Вечером Зоя Кузьминична, придя к свахе, дабы напомнить, где находится молочная кухня, пришла в полнейший ужас и шок от того, что она увидела.
А предстала перед ее светлыми очами следующая картина. В непроглядной темноте, в удушающей духоте комнаты, на кровати вырисовывался черной горой неподвижный силуэт и раздавался размеренный ритмичный храп. Бабушка № 1 немедленно зажгла свет, чтобы избавиться от неприятного чувства неведения и от причудливых теней, которых дарит нам кромешная тьма, но лишь усугубила ситуацию. Итак, при электрическом ярком свете перед ней открылась сватья, спящая глубоким беспробудным сном в своем белом халате на кровати, разбросанные по полу раскатанные рулоны с красными и синими треугольниками и надписью «Молоко пастеризованное», перевернутая на попа кособокая кастрюля, кисть, лужа желеобразного, мутного, чуть желтоватого клея... Меня же не было нигде! Баба Зоя метнулась в кухню – там четыре конфорки жадно лизали воздух, изо всех сил стремясь добраться до потолка или хотя бы до стены, перекрашенной в бешеный васильковый цвет. Однако ж и в помещении для приготовления пищи меня не было! Зоя Кузьминична бросилась в маленькую комнату, где мы с мамой, собственно, и обитали, но и там меня не наблюдалось.
Тогда перепуганная воспитательница детского сада накинулась на сватью: трясла ее за кисти рук, щекотала пятки, стараясь разбудить и привести в чувство, но ни к чему это не привело. Только когда баба Зоя попыталась перевернуть непутевую свою родственницу с живота на спину, обнаружила она меня под ней, отшатнулась и, не помня себя, заголосила:
– Ох-хо-хо! Ое-ео-ой! Ребенка заспала, идиотка пьяная! Детоубийца! Что ж ты натворила?!
Своими нечеловеческими стенаниями Зоя Кузьминична разбудила бы мертвого, и, ясное дело, баба Фрося, продрав с трудом один глаз, села на кровати и, тупо посмотрев на сватью, промямлила:
– Накулечку согреть хотела.
– Да ты ж ее придавила! Ой! Да что же делать-то?
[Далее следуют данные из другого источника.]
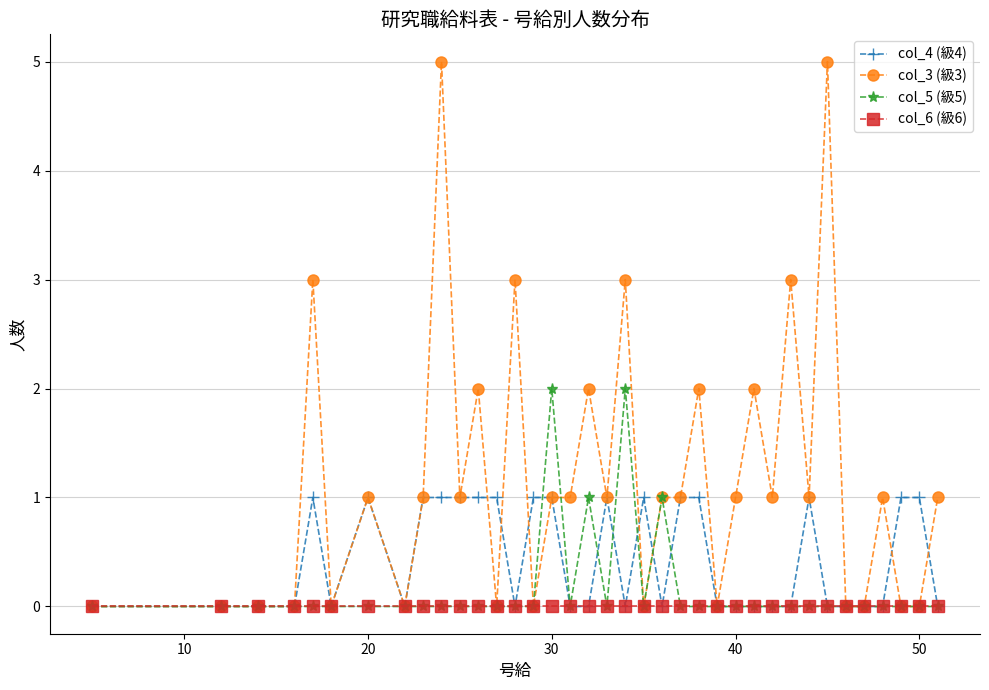

True or false: col_5 (級5) has more than 2 points higher than both neighbors.

True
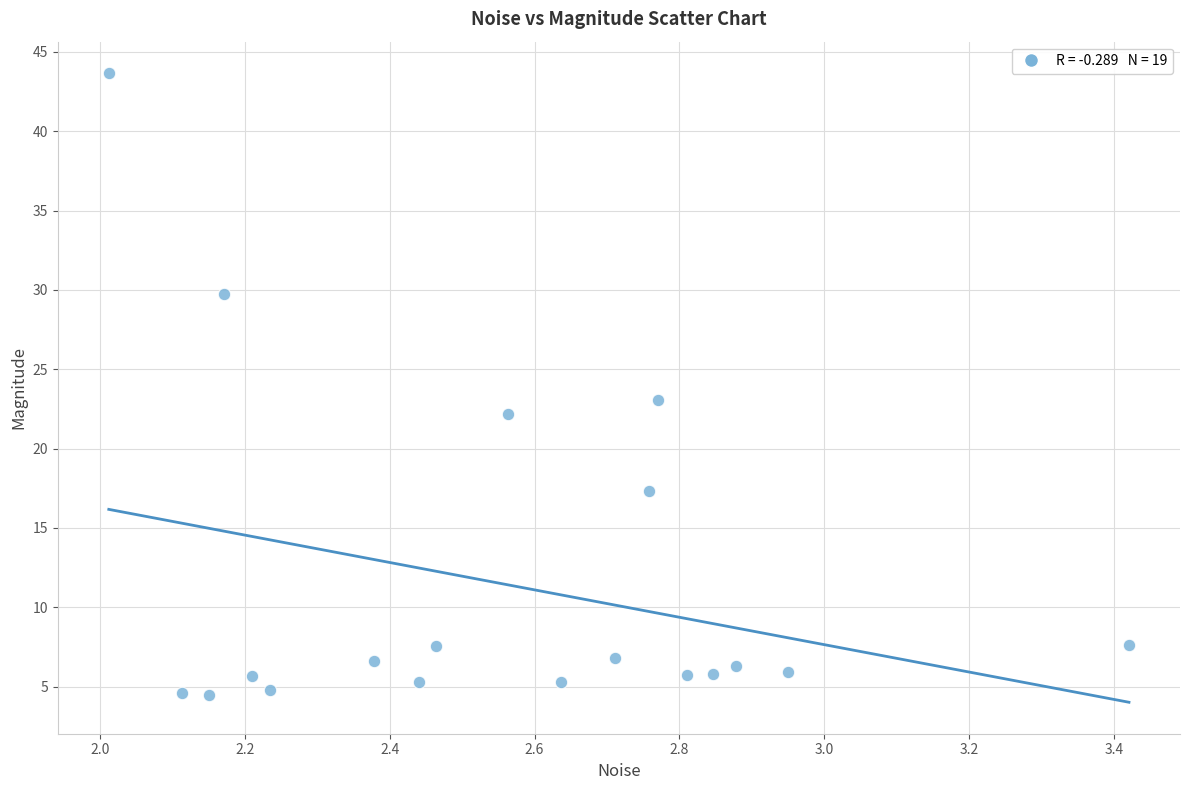

What Y value in the scatter plot is closest to 24?

23.0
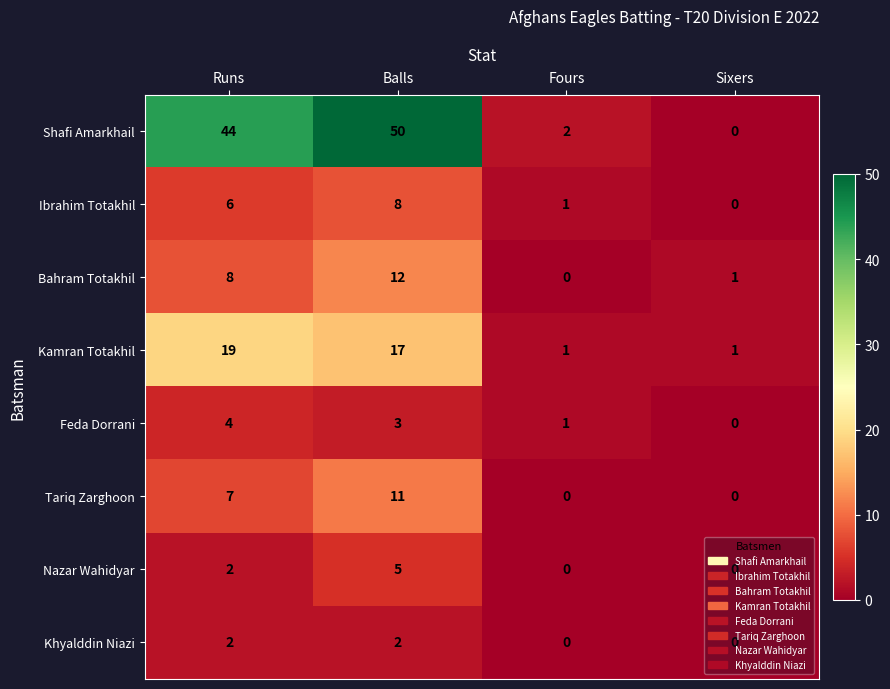

What is the highest value of the Shafi Amarkhail series?

50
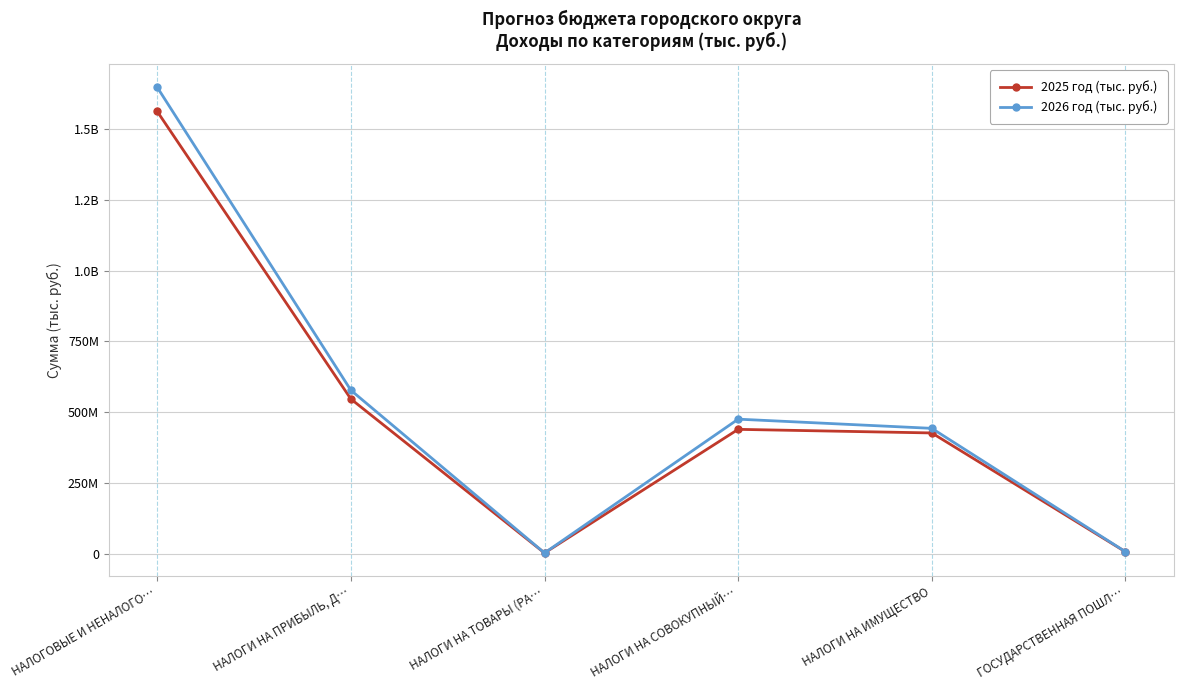

True or false: 2026 год (тыс. руб.) and 2025 год (тыс. руб.) intersect in this chart.

False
– Сара! Бабка! Где эта шлюха?! – спросила «пьяная идиотка», уверенная в том, что сестра Галина сумеет воскресить малютку. В этот момент я решила подать голос, чтоб утешить несчастных, убитых горем женщин.
– А-а-а! – засигнализировала я на весь дом.
– Хоть я вас, Зоя Кузьминична, уважаю и против вас ничего не имею, но вы паникерша и психопатка, – на радостях, что не заспала дитятко, заявила бабушка № 2, чувствуя себя победительницей.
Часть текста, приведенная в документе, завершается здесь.